En effet, presque chaque jour je vais à la digue dans l’espoir de voir le Zeta. Il y a des mois qu’il n’a plus touché Rodrigues. Le transport des marchandises et des passagers est maintenant assuré par le Frigate, un vapeur de la toute-puissante British India Steamship dont l’oncle Ludovic est le représentant à Port Louis. C’est ce bateau qui apporte le courrier, les lettres que Laure m’envoie depuis plusieurs semaines où elle me parle de la maladie de Mam. La dernière lettre de Laure, datée du 2 avril 1921, est encore plus pressante : je garde l’enveloppe entre mes mains, sans oser l’ouvrir.
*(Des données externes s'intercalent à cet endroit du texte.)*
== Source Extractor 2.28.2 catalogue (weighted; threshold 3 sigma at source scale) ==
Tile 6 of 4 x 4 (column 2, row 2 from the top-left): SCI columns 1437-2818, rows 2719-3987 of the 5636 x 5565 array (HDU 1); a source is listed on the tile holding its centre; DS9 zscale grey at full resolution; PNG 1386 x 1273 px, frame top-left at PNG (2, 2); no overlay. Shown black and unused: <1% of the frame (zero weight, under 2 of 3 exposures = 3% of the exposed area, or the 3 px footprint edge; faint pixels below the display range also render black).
J’attends, sous l’auvent du débarcadère, entouré par l’agitation des marins et des dockers, regardant les nuages qui s’amoncellent au-dessus de la mer. On parle d’une tempête qui arrive, le baromètre descend d’heure en heure. Vers une heure de l’après-midi, quand tout redevient calme, j’ouvre enfin la lettre de Laure, je lis les premiers mots qui m’accablent :
« Mon cher Ali, quand cette lettre te trouvera, si elle te trouve jamais, je ne sais pas si Mam sera encore de ce monde… »
Mes yeux se brouillent. Je sais que tout est fini maintenant. Plus rien ne peut me retenir ici, puisque Mam est si mal. Le Frigate sera là dans quelques jours, je partirai avec lui. J’envoie un télégramme à Laure pour lui annoncer mon retour, mais le silence est en moi, il m’accompagne partout.